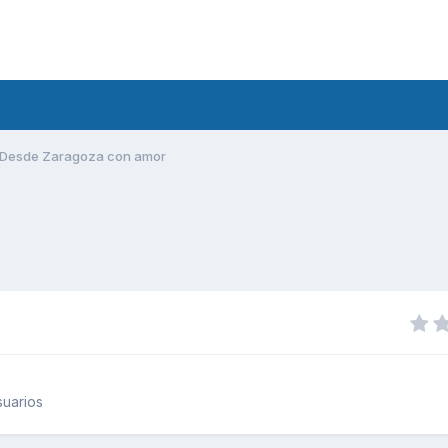
Desde Zaragoza con amor
uarios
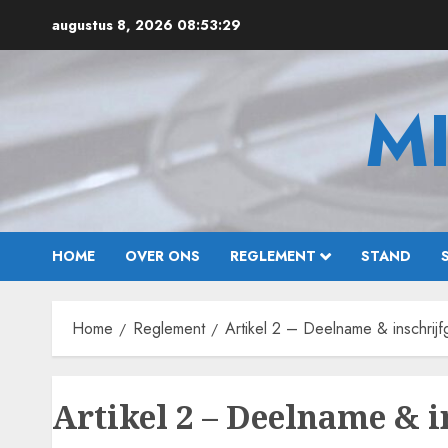
Ga
augustus 8, 2026
08:53:30
naar
de
inhoud
M
HOME
OVER ONS
REGLEMENT
STAND
Home
Reglement
Artikel 2 – Deelname & inschrijf
Artikel 2 – Deelname & i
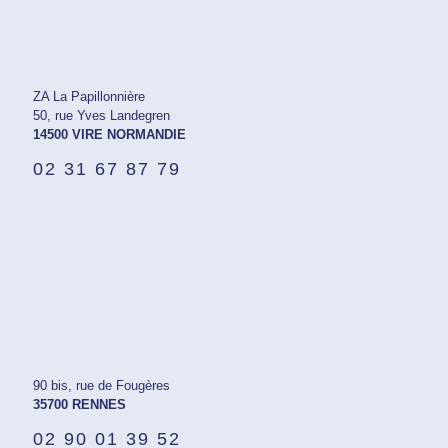
ZA La Papillonnière
50, rue Yves Landegren
14500 VIRE NORMANDIE
02 31 67 87 79
90 bis, rue de Fougères
35700 RENNES
02 90 01 39 52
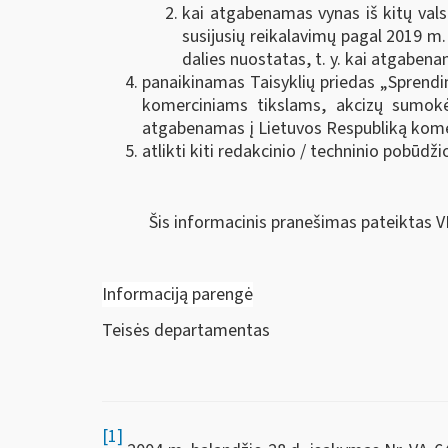
kai atgabenamas vynas iš kitų vals
susijusių reikalavimų pagal 2019 m.
dalies nuostatas, t. y. kai atgaben
panaikinamas Taisyklių priedas „Sprend
komerciniams tikslams, akcizų sumokė
atgabenamas į Lietuvos Respubliką kome
atlikti kiti redakcinio / techninio pobūdž
Šis informacinis pranešimas pateiktas V
Informaciją parengė
Teisės departamentas
[1]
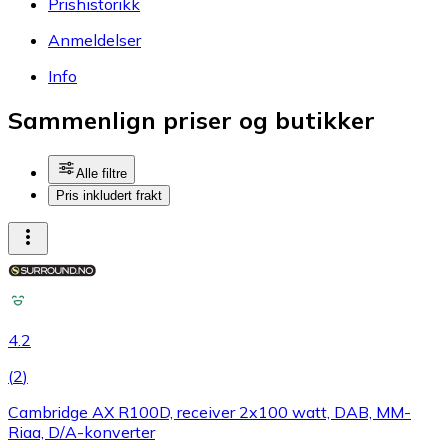
Prishistorikk
Anmeldelser
Info
Sammenlign priser og butikker
Alle filtre
Pris inkludert frakt
4.2
(
2
)
Cambridge AX R100D, receiver 2x100 watt, DAB, MM-
Riaa, D/A-konverter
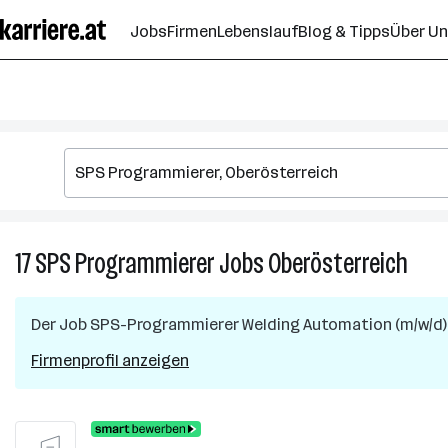
Zum
Jobs
Firmen
Lebenslauf
Blog & Tipps
Über U
Seiteninhalt
springen
17
SPS Programmierer
Jobs
Oberösterreich
17
SPS
Prog
Der Job
SPS-Programmierer Welding Automation (m/w/d)
Jobs
in
Firmenprofil anzeigen
Oberö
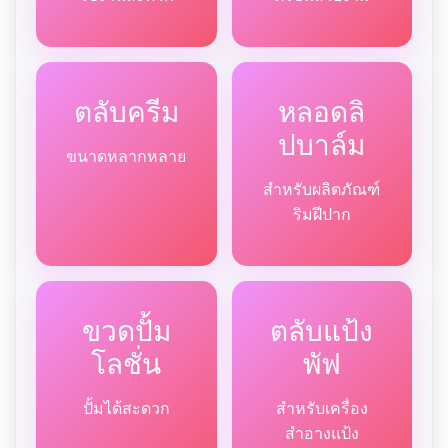
ตลับครีม
หลอดลิ
ปบาล์ม
ขนาดหลากหลาย
สำหรับผลิตภัณฑ์
ริมฝีปาก
ขวดปั้ม
ตลับแป้ง
โลชั่น
พัฟ
ปั้มได้สะดวก
สำหรับเครื่อง
สำอางแป้ง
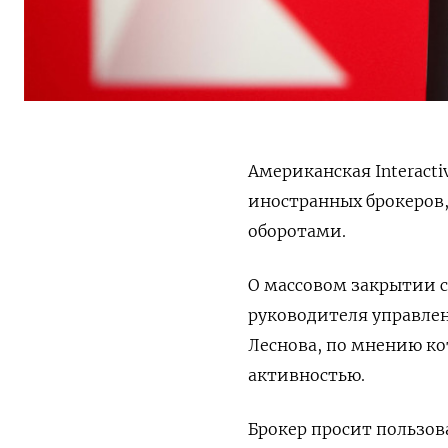
Американская Interacti
иностранных брокеров,
оборотами.
О массовом закрытии с
руководителя управле
Леснова, по мнению ко
активностью.
Брокер просит пользов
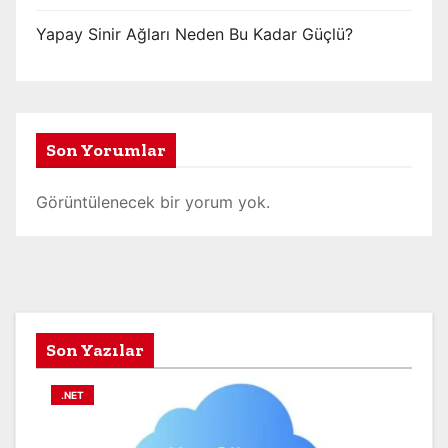
Yapay Sinir Ağları Neden Bu Kadar Güçlü?
Son Yorumlar
Görüntülenecek bir yorum yok.
Son Yazılar
.NET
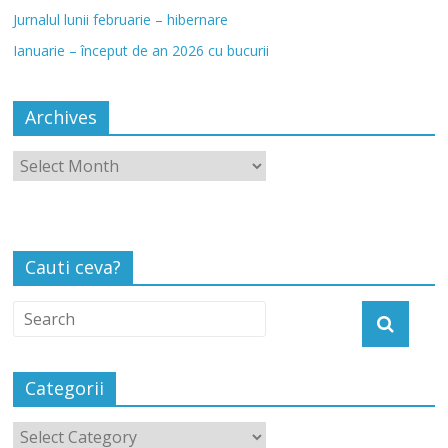
Jurnalul lunii februarie – hibernare
Ianuarie – început de an 2026 cu bucurii
Archives
Cauti ceva?
Categorii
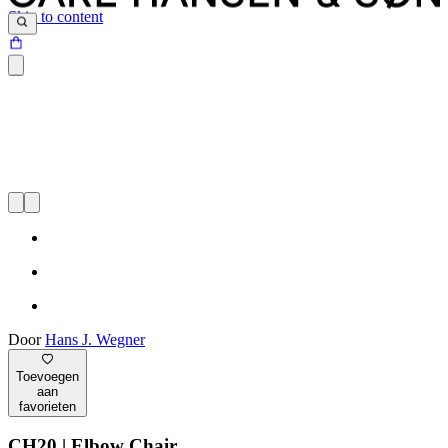
Skip to content
Door
Hans J. Wegner
Toevoegen
aan
favorieten
CH20 | Elbow Chair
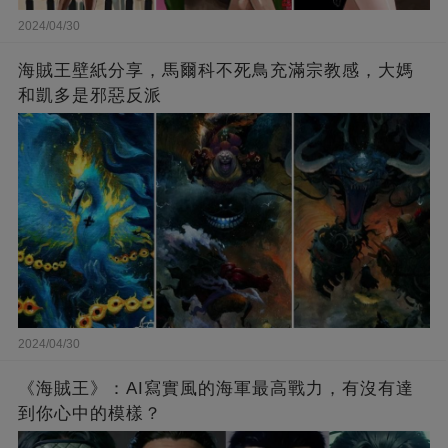
2024/04/30
海賊王壁紙分享，馬爾科不死鳥充滿宗教感，大媽
和凱多是邪惡反派
2024/04/30
《海賊王》：AI寫實風的海軍最高戰力，有沒有達
到你心中的模樣？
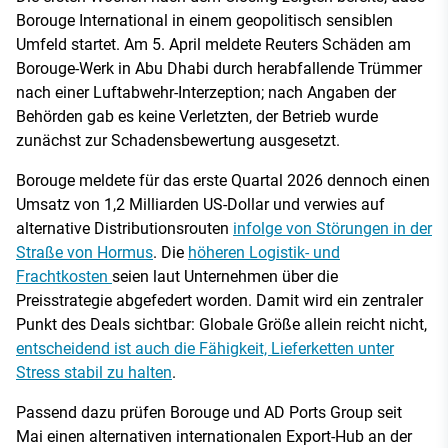
Borouge International in einem geopolitisch sensiblen
Umfeld startet. Am 5. April meldete Reuters Schäden am
Borouge-Werk in Abu Dhabi durch herabfallende Trümmer
nach einer Luftabwehr-Interzeption; nach Angaben der
Behörden gab es keine Verletzten, der Betrieb wurde
zunächst zur Schadensbewertung ausgesetzt.
Borouge meldete für das erste Quartal 2026 dennoch einen
Umsatz von 1,2 Milliarden US-Dollar und verwies auf
alternative Distributionsrouten
infolge von Störungen in der
Straße von Hormus
. Die
höheren Logistik- und
Frachtkosten
seien laut Unternehmen über die
Preisstrategie abgefedert worden. Damit wird ein zentraler
Punkt des Deals sichtbar: Globale Größe allein reicht nicht,
entscheidend ist auch die Fähigkeit, Lieferketten unter
Stress stabil zu halten
.
Passend dazu prüfen Borouge und AD Ports Group seit
Mai einen alternativen internationalen Export-Hub an der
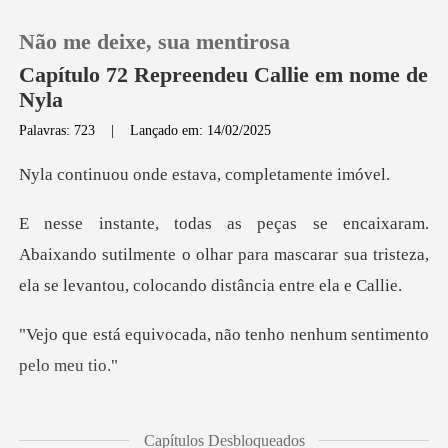
Não me deixe, sua mentirosa
Capítulo 72 Repreendeu Callie em nome de
Nyla
Palavras: 723
|
Lançado em: 14/02/2025
0
nde estava, comp
Loja
ndo sutilmente o olhar para mascarar sua tristeza,
Histórico
ela
Sair
da, não tenho nenhum se
Baixar App
osto de Nyla, visiv
Capítulos Desbloqueados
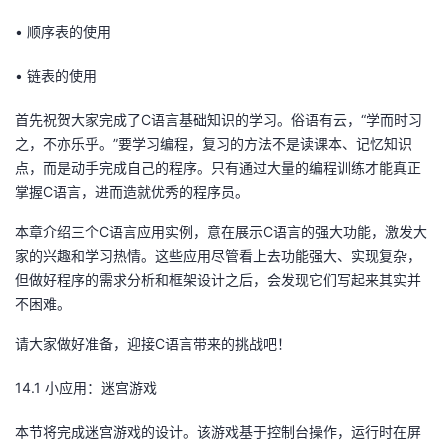
•
顺序表的使用
者
•
链表的使用
我
首先祝贺大家完成了
C
语言基础知识的学习。俗语有云，“学而时习
的
我
之，不亦乐乎。”要学习编程，复习的方法不是读课本、记忆知识
点，而是动手完成自己的程序。只有通过大量的编程训练才能真正
博
的
我
掌握
C
语言，进而造就优秀的程序员。
客
论
的
我
本章介绍三个
C
语言应用实例，意在展示
C
语言的强大功能，激发大
家的兴趣和学习热情。这些应用尽管看上去功能强大、实现复杂，
坛
圈
的
我
但做好程序的需求分析和框架设计之后，会发现它们写起来其实并
不困难。
子
直
的
我
请大家做好准备，迎接
C
语言带来的挑战吧！
我
播
活
的
14.1
小应用：
迷宫游戏
我
动
关
的
本节将完成迷宫游戏的设计。该游戏基于控制台操作，运行时在屏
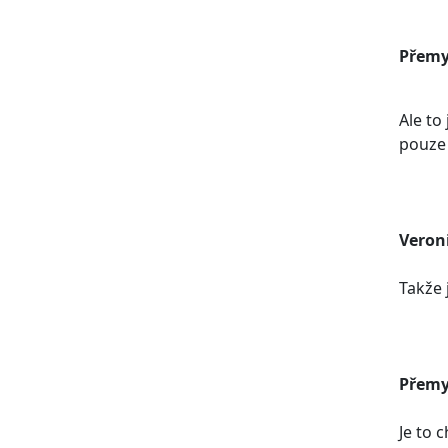
Přemy
Ale to
pouze 
Veron
Takže 
Přemy
Je to 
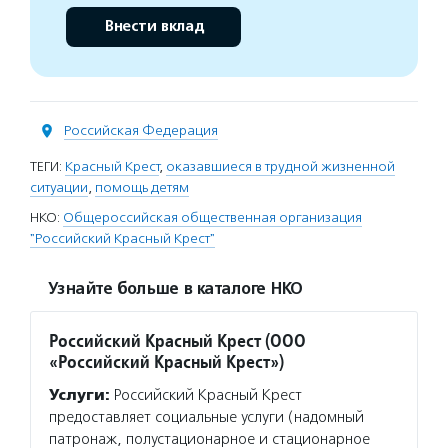
Внести вклад
Российская Федерация
ТЕГИ:
Красный Крест
,
оказавшиеся в трудной жизненной
ситуации
,
помощь детям
НКО:
Общероссийская общественная организация
"Российский Красный Крест"
Узнайте больше в каталоге НКО
Российский Красный Крест (ООО
«Российский Красный Крест»)
Услуги:
Российский Красный Крест
предоставляет социальные услуги (надомный
патронаж, полустационарное и стационарное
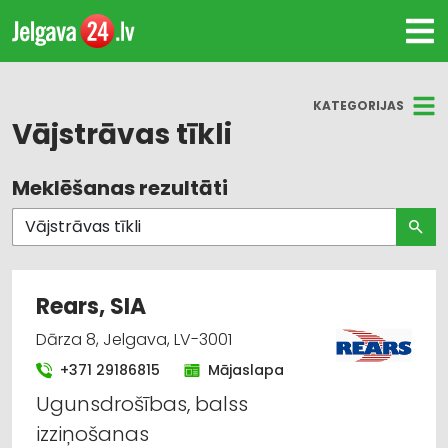
KATEGORIJAS
Vājstrāvas tīkli
Meklēšanas rezultāti
Visas nozares
Vājstrāvas tīkli
Apsardze: aizsargierīces, sistēmas,
Rears, SIA
videonovērošana
Dārza 8, Jelgava, LV-3001
Celtniecības un remonta darbi
+371 29186815
Mājaslapa
Ugunsdrošības, balss
Elektromontāža, elektroinstalācija
izziņošanas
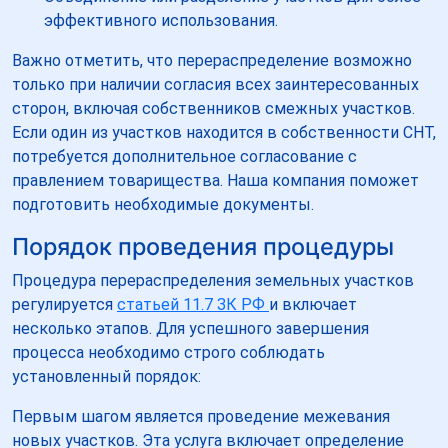
эффективного использования.
Важно отметить, что перераспределение возможно
только при наличии согласия всех заинтересованных
сторон, включая собственников смежных участков.
Если один из участков находится в собственности СНТ,
потребуется дополнительное согласование с
правлением товарищества. Наша компания поможет
подготовить необходимые документы.
Порядок проведения процедуры
Процедура перераспределения земельных участков
регулируется
статьей 11.7 ЗК РФ
и включает
несколько этапов. Для успешного завершения
процесса необходимо строго соблюдать
установленный порядок:
Первым шагом является проведение межевания
новых участков. Эта услуга включает определение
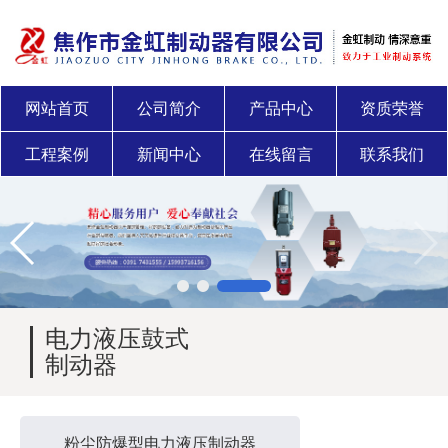
网站首页
公司简介
产品中心
资质荣誉
工程案例
新闻中心
在线留言
联系我们
电力液压鼓式
制动器
粉尘防爆型电力液压制动器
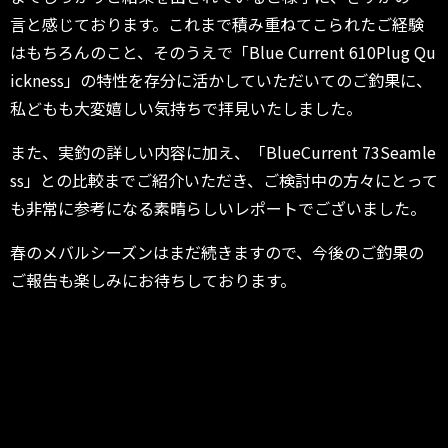
言と感じております。これまで積み重ねてこられたご経験
はもちろんのこと、そのうえで「Blue Current 610Plug Qu
ickness」の特性を存分に活かしていただいてのご釣果に、
私どもも大変嬉しい気持ちで拝見いたしました。
また、実釣の詳しい内容に加え、「BlueCurrent 73Seamle
ss」との比較までご紹介いただき、ご検討中の方々にとって
も非常に参考になる素晴らしいレポートでございました。
春のメバルシーズンはまだ続きますので、今後のご釣果の
ご報告も楽しみにお待ちしております。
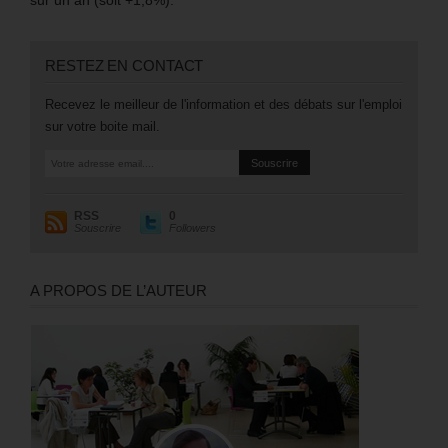
RESTEZ EN CONTACT
Recevez le meilleur de l'information et des débats sur l'emploi
sur votre boite mail.
RSS
0
Souscrire
Followers
A PROPOS DE L’AUTEUR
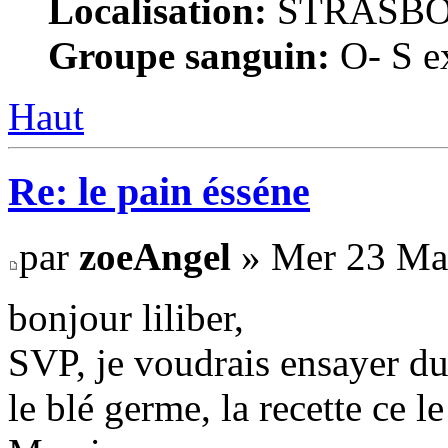
Localisation:
STRASB
Groupe sanguin:
O- S ex
Haut
Re: le pain ésséne
par
zoeAngel
» Mer 23 Mai
bonjour liliber,
SVP, je voudrais ensayer du 
le blé germe, la recette ce 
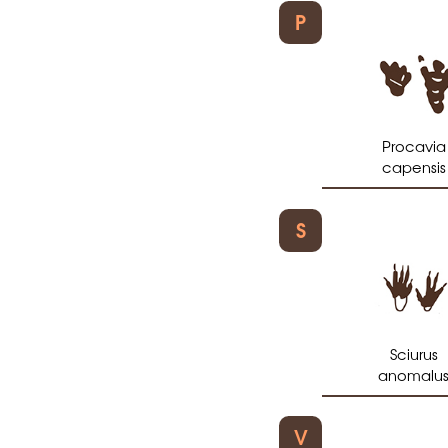
P
Procavia
capensis
S
Sciurus
anomalu
V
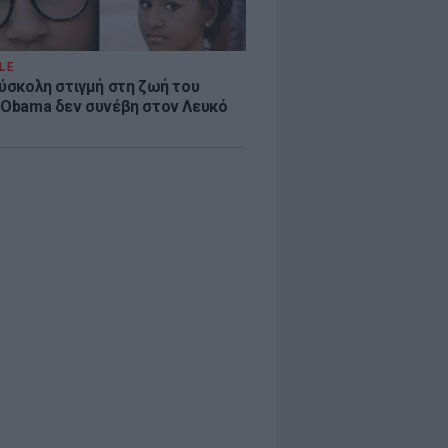
LE
δύσκολη στιγμή στη ζωή του
 Obama δεν συνέβη στον Λευκό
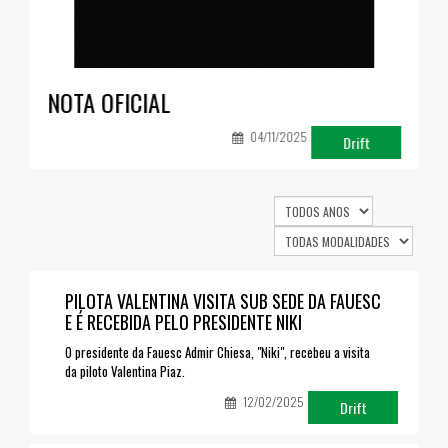
NOTA OFICIAL
U
m
04/11/2025
(
Drift
PILOTA VALENTINA VISITA SUB SEDE DA FAUESC
E É RECEBIDA PELO PRESIDENTE NIKI
O presidente da Fauesc Admir Chiesa, "Niki", recebeu a visita
da piloto Valentina Piaz.
12/02/2025
Drift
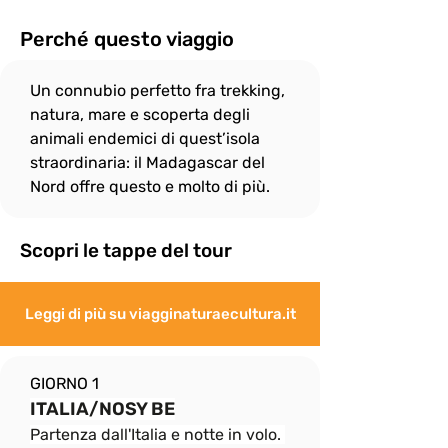
In onore allo spirito di gruppo, il ritmo di 
camminata è dato dalle persone più 
Perché questo viaggio
"lente" e per questo

il gruppo si fermerà sempre, quando 
Un connubio perfetto fra trekking, 
necessario, per attendere eventuali 
"ritardatari"; ciò non

natura, mare e scoperta degli 
esenta però i più “pigri” a fare del loro 
animali endemici di quest’isola 
meglio per non distaccarsi troppo dal 
straordinaria: il Madagascar del 
gruppo e rallentare

Nord offre questo e molto di più. 
eccessivamente le attività.
Scopri le tappe del tour
Leggi di più su viagginaturaecultura.it
GIORNO 1
ITALIA/NOSY BE
Partenza dall'Italia e notte in volo. 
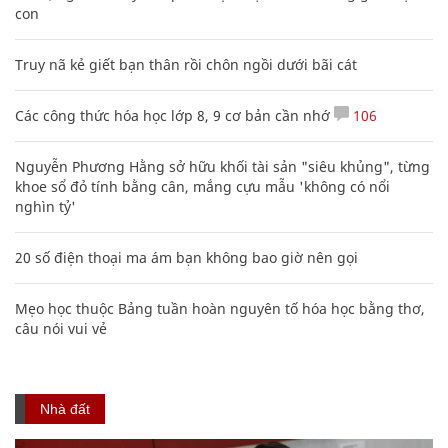
con
Truy nã kẻ giết bạn thân rồi chôn ngồi dưới bãi cát
Các công thức hóa học lớp 8, 9 cơ bản cần nhớ
106
Nguyễn Phương Hằng sở hữu khối tài sản "siêu khủng", từng
khoe sổ đỏ tính bằng cân, mắng cựu mẫu 'không có nổi
nghìn tỷ'
20 số điện thoại ma ám bạn không bao giờ nên gọi
Mẹo học thuộc Bảng tuần hoàn nguyên tố hóa học bằng thơ,
câu nói vui vẻ
Nhà đất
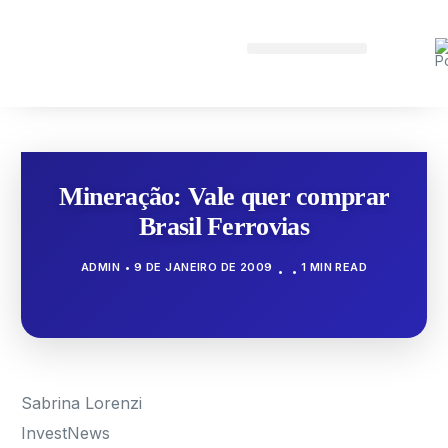
Mineração: Vale quer comprar
Brasil Ferrovias
ADMIN
9 DE JANEIRO DE 2009
1 MIN READ
Sabrina Lorenzi
InvestNews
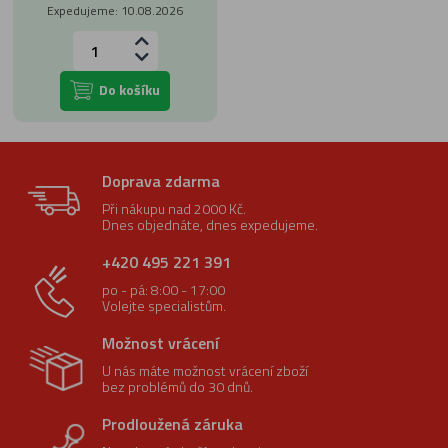
Expedujeme: 10.08.2026
Do košíku
Doprava zdarma
Při nákupu nad 2000 Kč.
Dnes objednáte, dnes expedujeme.
+420 495 221 391
po - pá: 8:00 - 17:00
Volejte specialistům.
Možnost vrácení
U nás máte možnost vrácení zboží
bez problémů do 30 dnů.
Prodloužená záruka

→ Deine Aufgabe
Trage aus den Datensätzen oben alle Zeilen zusammen, in denen das Wort „meldete“ vorkommt, und gib jede davon unverändert wieder. Groß- und Kleinschreibung muss dabei übereinstimmen.

→ Ausgabe dieser Übung
Umfeld startet. Am 5. April meldete Reuters Schäden am
Borouge meldete für das erste Quartal 2026 dennoch einen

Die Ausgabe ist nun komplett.